1. That all his earnings shall belong to his master, notwithstanding his master’s promise to the contrary; thus making them liable for his master’s debts.—Just and equal!
2. That if his master allow him to keep cattle for his own use, it shall be lawful for any man to take them away, and enjoy half the profits of the seizure.—Just and equal!
3. If his master sets him free, he shall be taken up and sold again.—Just and equal!
4. If any man or woman runs away from this state of things, and, after proclamation made, does not return, any two justices of the peace may declare them outlawed, and give permission to any person in the community to kill them by any ways or means they think fit.—Just and equal!
Such are the laws of that system of slavery which has been made up by Christian masters late in the Christian era, and is now defended by Christian ministers as an eminently benign institution.
In this manner Christian legislators have expressed their understanding of the text, “Masters, give unto your servants that which is just and equal,” and of the text, “All things whatsoever ye would that men should do to you, do ye even so to them.”
It certainly presents the most extraordinary view of justice and equity, and is the most remarkable exposition of the principle of doing to others as we would others should do to us that it has ever been the good fortune of the civilized world to observe. This being the institution, let any one conjecture what its abuses must be; for we are gravely told, by learned clergymen, that they do not feel called upon to interfere with the system, but only with its abuses. We should like to know what abuse could be specified that is not provided for and expressly protected by slave-law.
And yet, Christian republicans, who, with full power to repeal this law, are daily sustaining it, talk about there being no harm in slavery, if they regulate it according to the apostle’s directions, and give unto their servants that which is just and equal.

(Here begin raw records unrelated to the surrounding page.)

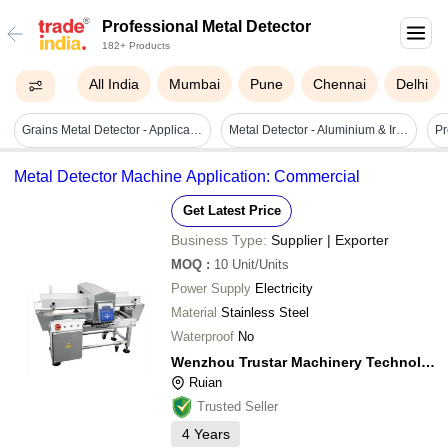
Professional Metal Detector
182+ Products
All India
Mumbai
Pune
Chennai
Delhi
Grains Metal Detector - Application: Pet Flakes
Metal Detector - Aluminium & Iron, Electric Powered, Waterproof | Highly Sensitive, Double Channel Operation, Customizable Features For Food Processing & Packaging Industries
Metal Detector Machine Application: Commercial
Get Latest Price
Business Type:
Supplier | Exporter
MOQ
:
10
Unit/Units
Power Supply
Electricity
Material
Stainless Steel
Waterproof
No
Wenzhou Trustar Machinery Technology Co., Ltd.
Ruian
Trusted Seller
4
Years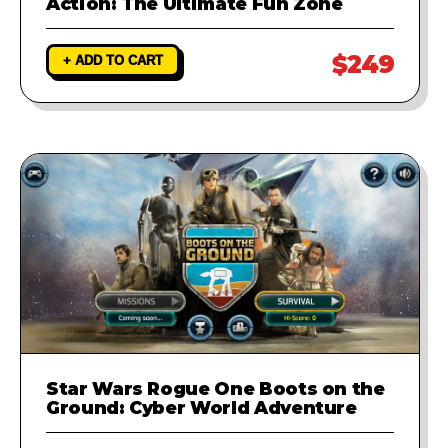
Action: The Ultimate Fun Zone
$249
+ ADD TO CART
Star Wars Rogue One Boots on the
Ground: Cyber World Adventure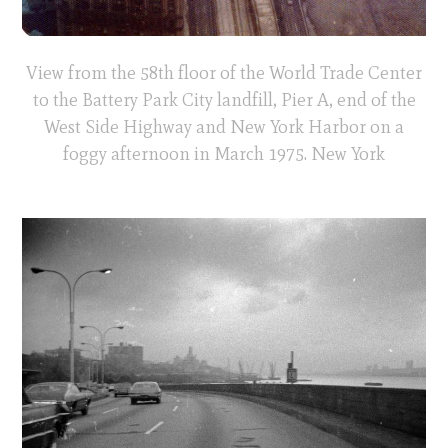
View from the 58th floor of the World Trade Center
to the Battery Park City landfill, Pier A, end of the
West Side Highway and New York Harbor on a
foggy afternoon in March 1975. New York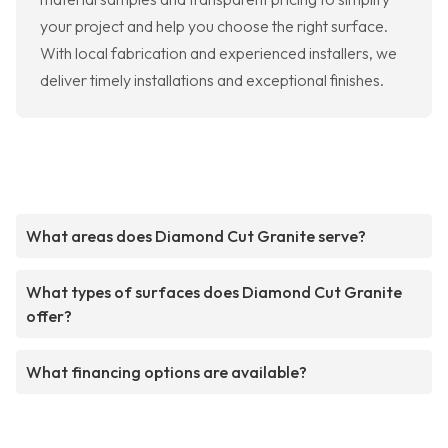
your project and help you choose the right surface.
With local fabrication and experienced installers, we
deliver timely installations and exceptional finishes.
What areas does Diamond Cut Granite serve?
What types of surfaces does Diamond Cut Granite
offer?
What financing options are available?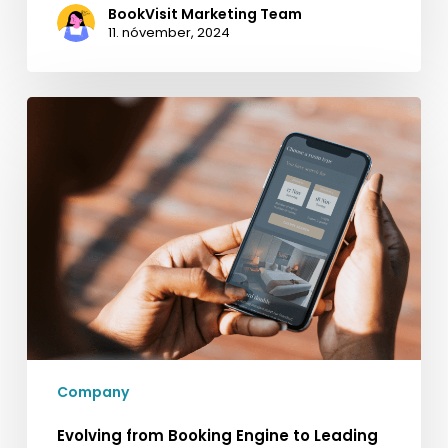
BookVisit Marketing Team
11. nóvember, 2024
Evolving
from
Booking
Engine
to
Leading
Business
Development
Platform
for
Hospitality
Company
Evolving from Booking Engine to Leading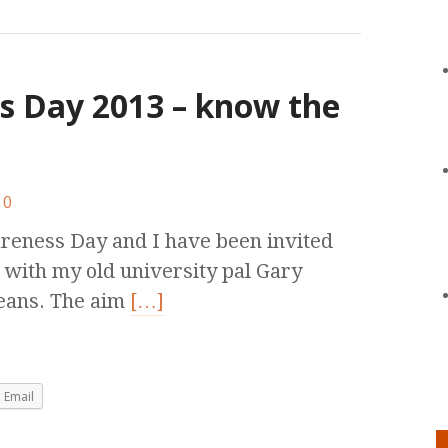
s Day 2013 – know the
0
areness Day and I have been invited
 with my old university pal Gary
means. The aim
[…]
Email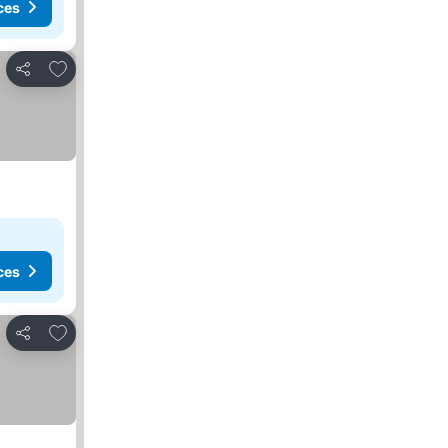
ces
Add to favorites
Share
ces
Add to favorites
Share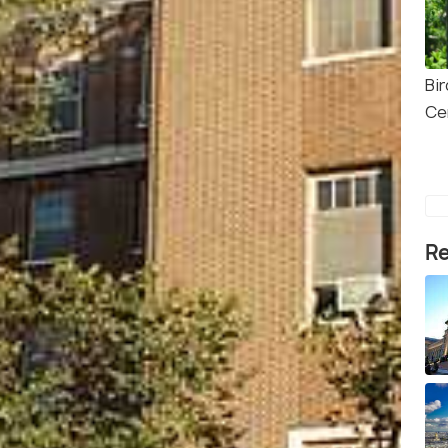
Bi
Ce
Re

Do they think that, if the Christianized masters of Rome and Corinth had made such a set of rules as this for the government of their slaves, Paul would have accepted it as a proper exposition of what he meant by just and equal?

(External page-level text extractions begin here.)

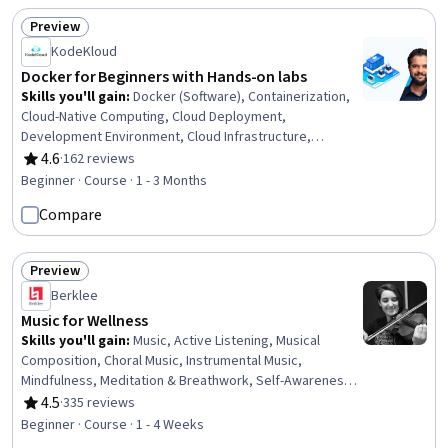
Preview
Status: Preview
KodeKloud
Docker for Beginners with Hands-on labs
Skills you'll gain
:
Docker (Software), Containerization,
Cloud-Native Computing, Cloud Deployment,
Development Environment, Cloud Infrastructure,
Virtualization, Cloud Development, Virtual Machines,
4.6
·
162 reviews
Rating, 4.6 out of 5 stars
Cloud Services, Application Development
Beginner · Course · 1 - 3 Months
Compare
Preview
Status: Preview
Berklee
Music for Wellness
Skills you'll gain
:
Music, Active Listening, Musical
Composition, Choral Music, Instrumental Music,
Mindfulness, Meditation & Breathwork, Self-Awareness,
Stress Management, World Music, Personal Care, Mental
4.5
·
335 reviews
Rating, 4.5 out of 5 stars
Health, Emotional Intelligence, Resilience
Beginner · Course · 1 - 4 Weeks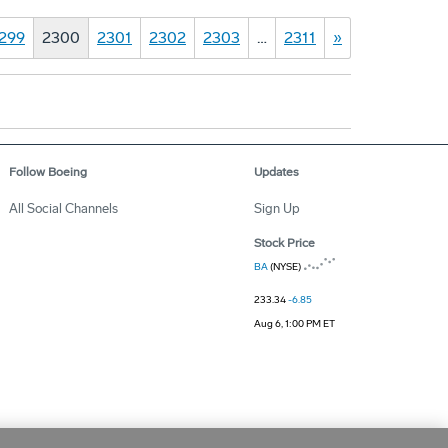
299
2300
2301
2302
2303
…
2311
»
Follow Boeing
Updates
All Social Channels
Sign Up
Stock Price
BA
(NYSE)
233.34
-6.85
Aug 6, 1:00 PM ET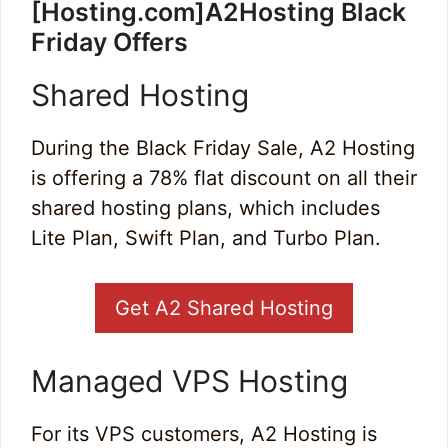
[Hosting.com]A2Hosting Black
Friday Offers
Shared Hosting
During the Black Friday Sale, A2 Hosting
is offering a 78% flat discount on all their
shared hosting plans, which includes
Lite Plan, Swift Plan, and Turbo Plan.
Get A2 Shared Hosting
Managed VPS Hosting
For its VPS customers, A2 Hosting is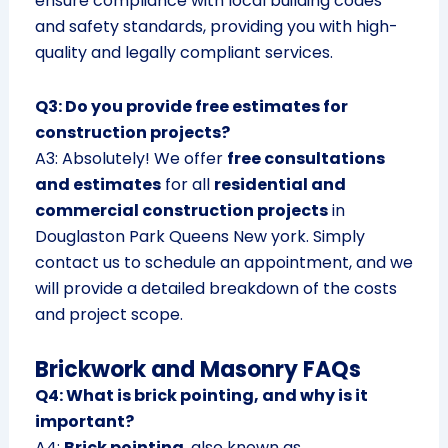
ensure compliance with local building codes
and safety standards, providing you with high-
quality and legally compliant services.
Q3: Do you provide free estimates for
construction projects?
A3: Absolutely! We offer
free consultations
and estimates
for all
residential and
commercial construction projects
in
Douglaston Park Queens New york. Simply
contact us to schedule an appointment, and we
will provide a detailed breakdown of the costs
and project scope.
Brickwork and Masonry FAQs
Q4: What is brick pointing, and why is it
important?
A4:
Brick pointing
, also known as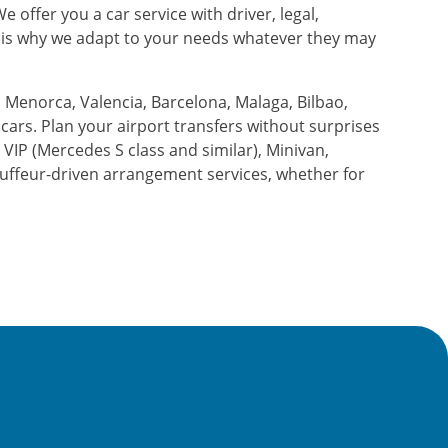
 offer you a car service with driver, legal,
at is why we adapt to your needs whatever they may
 Menorca, Valencia, Barcelona, ​​Malaga, Bilbao,
d cars. Plan your airport transfers without surprises
, VIP (Mercedes S class and similar), Minivan,
uffeur-driven arrangement services, whether for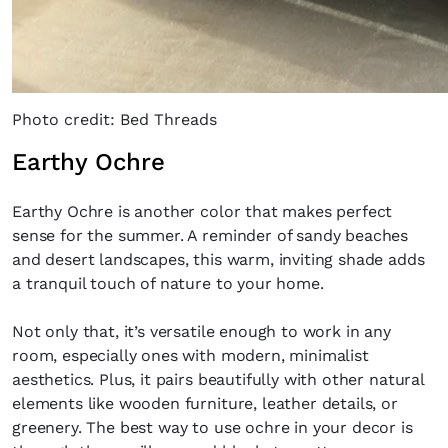
Photo credit: Bed Threads
Earthy Ochre
Earthy Ochre is another color that makes perfect
sense for the summer. A reminder of sandy beaches
Fancy a bit of home&texture in yo
and desert landscapes, this warm, inviting shade adds
inbox?
a tranquil touch of nature to your home.
Sign up to our newsletters and we'll keep you in the l
Not only that, it’s versatile enough to work in any
with everything good going on in the creative world
room, especially ones with modern, minimalist
aesthetics. Plus, it pairs beautifully with other natural
elements like wooden furniture, leather details, or
greenery. The best way to use ochre in your decor is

But the Presbyteries of South Carolina say, and all the other religious bodies at the South say, that the church of our Lord Jesus Christ has no right to interfere with civil institutions. What is this church of our Lord Jesus Christ, that they speak of? Is it not a collection of republican men, who have constitutional power to alter these laws, and whose duty it is to alter them, and who are disobeying the apostle’s directions every day till they do alter them? Every minister at the South is a voter as much as he is a minister; every church-member is a voter as much as he is a church-member; and ministers and church-members are among the masters who are keeping up this system of atrocity, when they have full republican power to alter it; and yet they talk about giving their servants that which is just and equal! If they are going to give their servants that which is just and equal, let them give them back their manhood; they are law-makers, and can do it. Let them give to the slave the right to hold property, the right to form legal marriage, the right to read the word of God, and to have such education as will fully develop his intellectual and moral nature; the right of free religious opinion and worship; let them give him the right to bring suit and to bear testimony; give him the right to have some vote in the government by which his interests are controlled. This will be something more like giving him that which is “just and equal.”
Mr. Smylie, of Mississippi, says that the planters of Louisiana and Mississippi, when they are giving from twenty to twenty-five dollars a barrel for pork, give their slaves three or four pounds a week; and intimates that, if that will not convince people that they are doing what is just and equal, he does not know what will.